Does the HHS mandate “substantially burden” the “exercise of religion” by those persons and organizations who have religious beliefs that forbid them from providing contraceptives and abortifacients? Again, the answer is clearly yes.
Let’s begin with what the “substantial burden” test means under the pre-Smith regime that RFRA restored statutorily. As the Court made clear in Sherbert v. Verner, the question is not limited to whether a law “directly compel[s]” a person to act contrary to his religious beliefs but extends as well to “indirect” burdens. Adell Sherbert was denied unemployment benefits because she refused to work Saturdays. The state was not directly compelling her to work on Saturdays—or to seek employment at all.

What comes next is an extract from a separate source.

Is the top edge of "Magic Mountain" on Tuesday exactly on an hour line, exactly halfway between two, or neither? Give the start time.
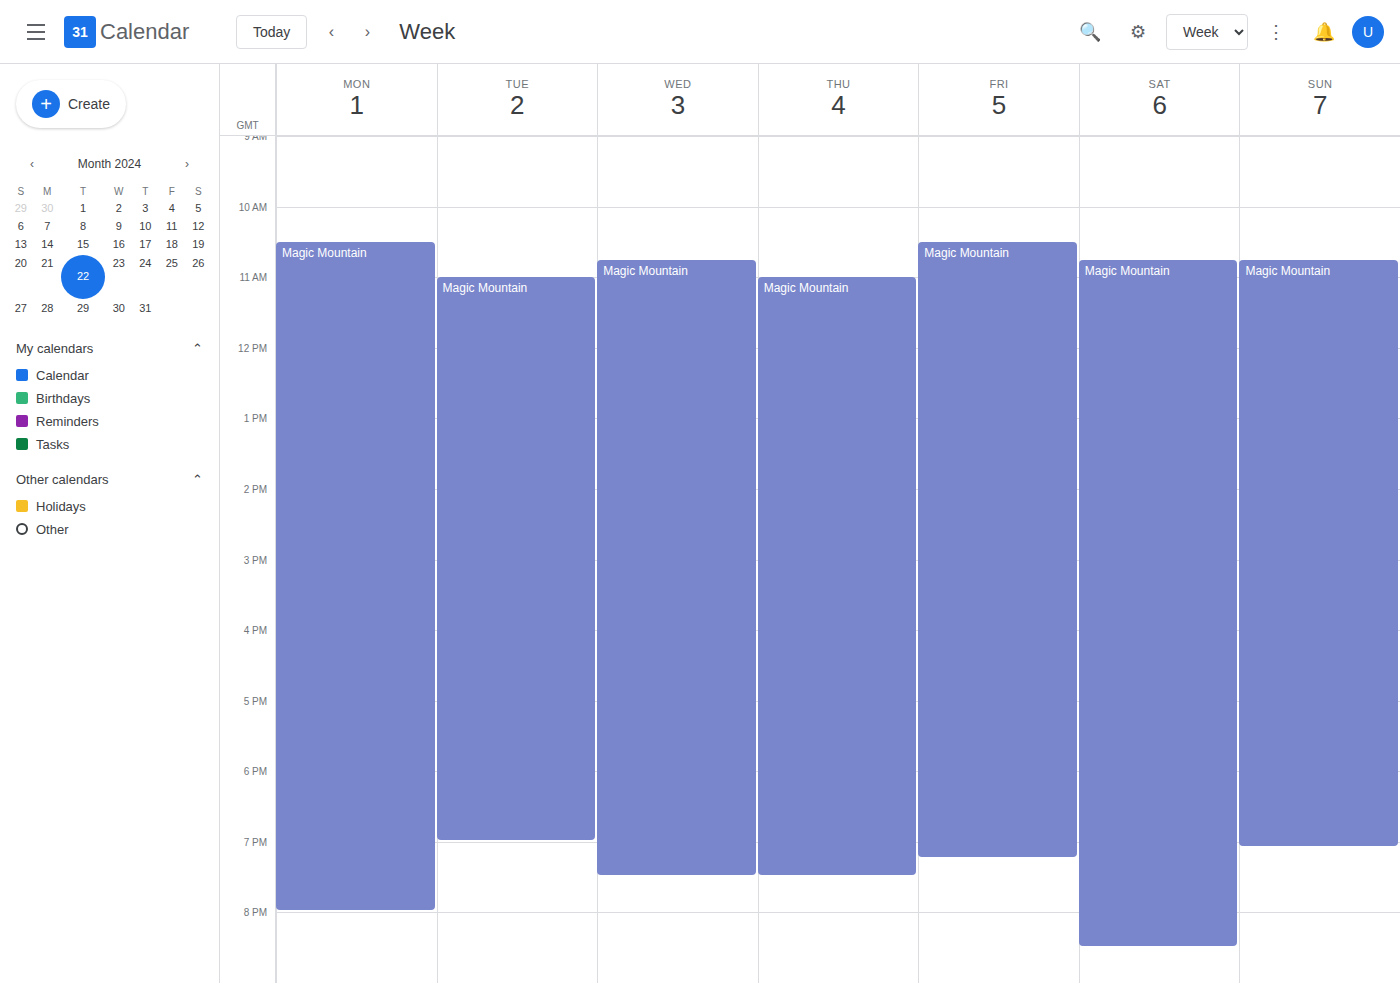
11:00 AM -- exactly on the 11 AM line.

Nevertheless, as the Court put it:
The [agency] ruling forces her to choose between following the precepts of her religion and forfeiting benefits, on the one hand, and abandoning one of the precepts of her religion in order to accept work, on the other hand. Governmental imposition of such a choice puts the same kind of burden upon the free exercise of religion as would a fine imposed against appellant for her Saturday worship.

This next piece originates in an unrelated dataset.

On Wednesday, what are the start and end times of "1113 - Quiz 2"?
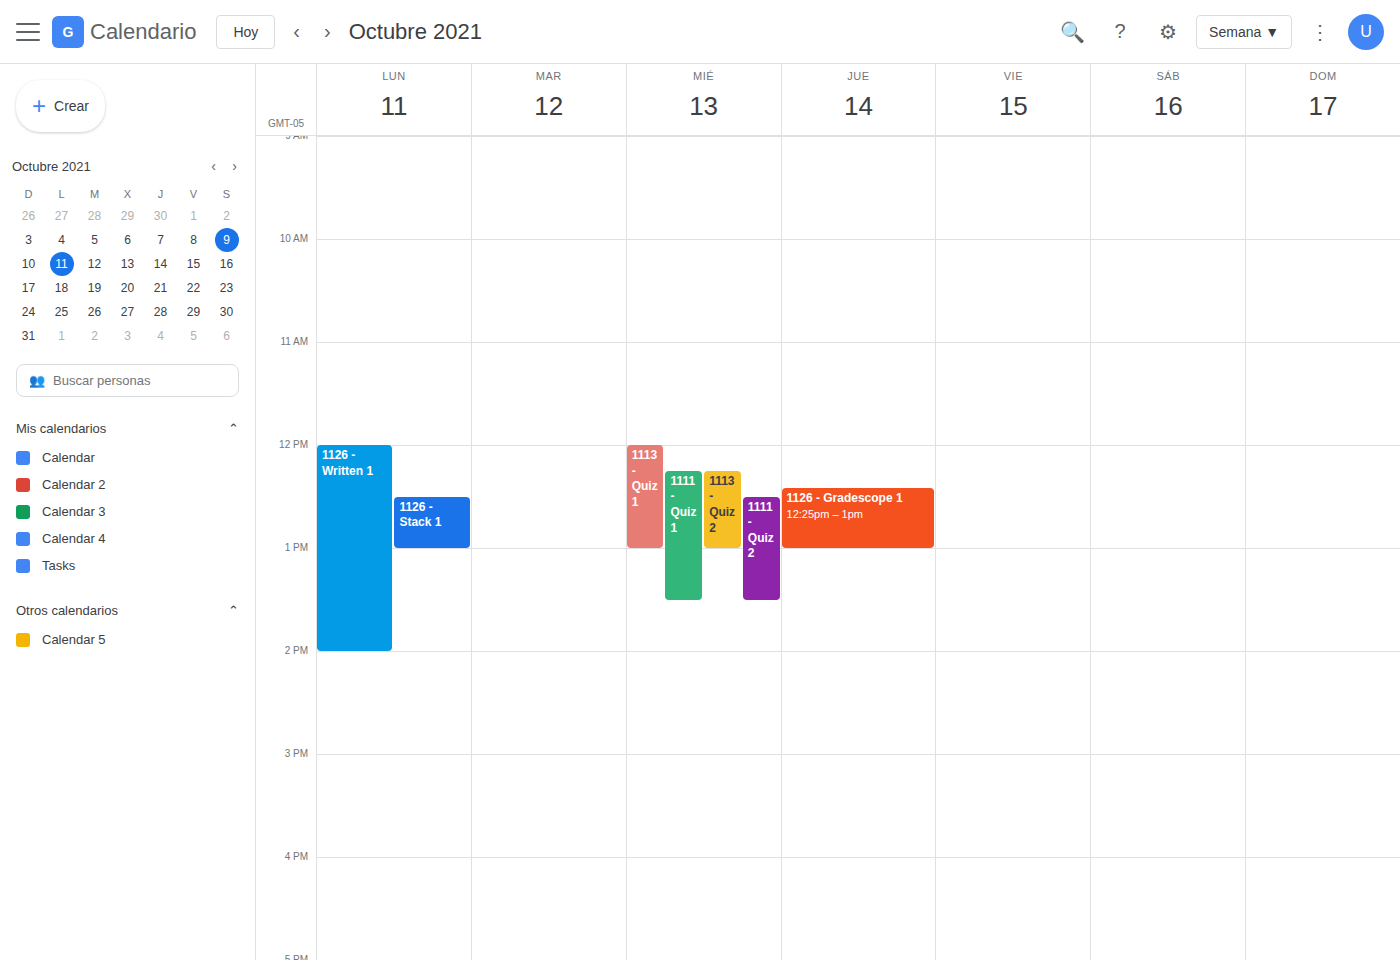
12:15 PM to 1:00 PM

It is likewise clear that “substantial” is a very low threshold. In Wisconsin v. Yoder, for example, Jonas Yoder and Wallace Miller, the two fathers who refused to send their children to high school, “were fined the sum of $5 each.”

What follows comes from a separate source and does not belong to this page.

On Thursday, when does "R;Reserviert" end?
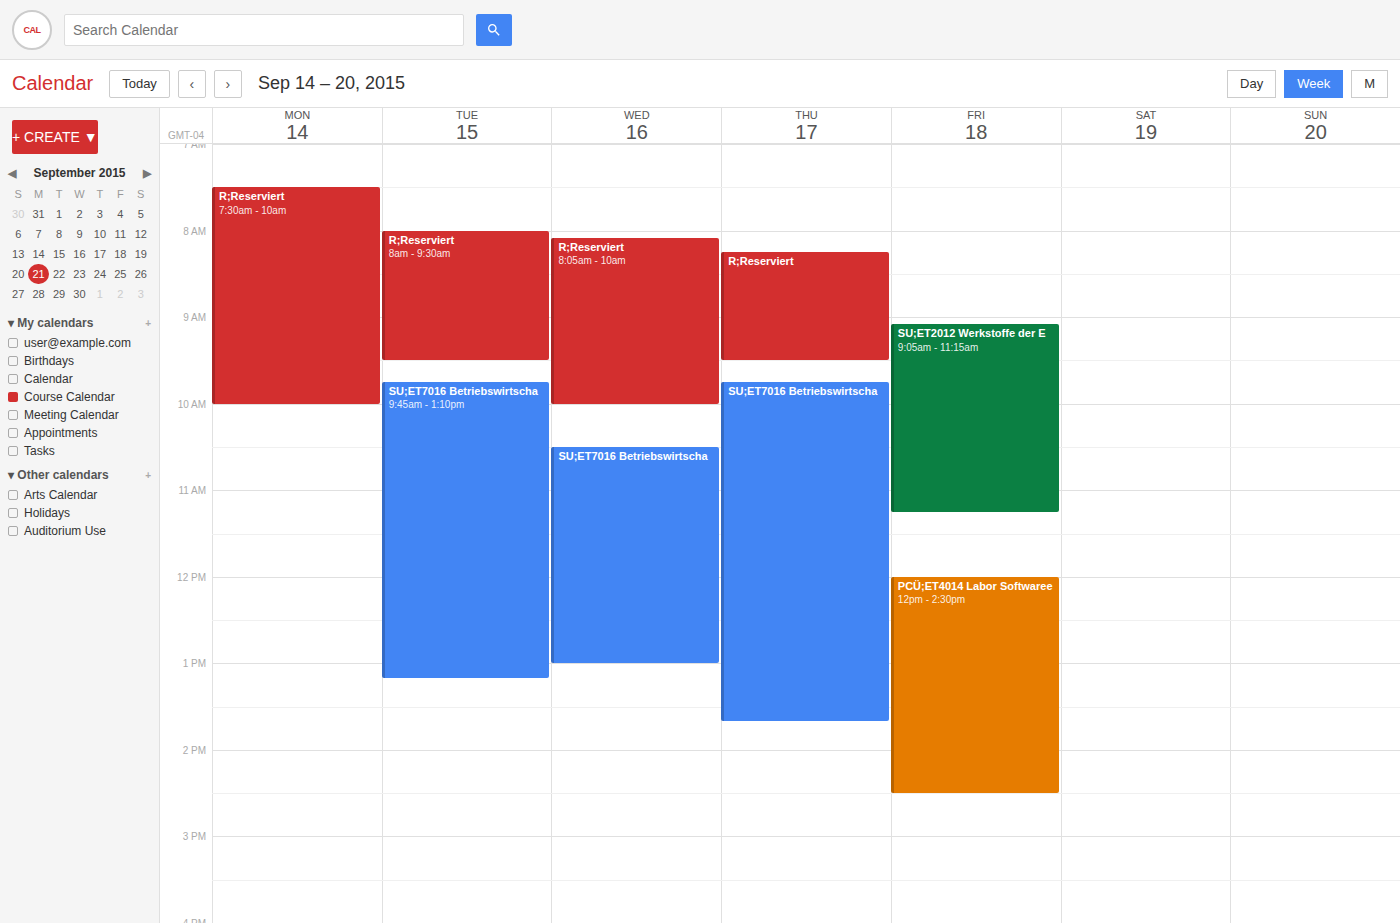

Employers who violate the HHS mandate, and who thereby fail to provide the coverage HHS deems necessary under Obamacare, incur an annual penalty of roughly $2000 per employee. More precisely, as I understand it, the base penalty is $2000 x (number of full-time employees minus 30), and the base is increased each year by the rate of growth in insurance premiums. So, for example, Belmont Abbey College (one of the two plaintiffs already challenging the HHS mandate), which has 200 full-time employees, is facing an annual base penalty of $340,000. Colorado Christian University (the other plaintiff) has 280 full-time employees and is facing an annual base penalty of $500,000.
It’s true, of course, that employers who object to the HHS mandate could avoid any fine by shutting down their operations. Likewise, Adell Sherbert could have stayed out of the labor market or worked part-time, and Jonas Yoder and Wallace Miller could have moved their families out of Wisconsin. The availability of that exit option plainly does not negate the “substantial burden” that each is subject to. To apply the Sherbert passage above to the HHS mandate:
The HHS mandate forces Catholic employers to choose between following the precepts of their religion and incurring huge fines, on the one hand, and abandoning one of the precepts of their religion in order to stay in business, on the other hand. Government imposition of such a choice puts the same kind of burden upon the free exercise of religion as would a fine imposed against Catholics for their opposition to contraceptives and abortifacients.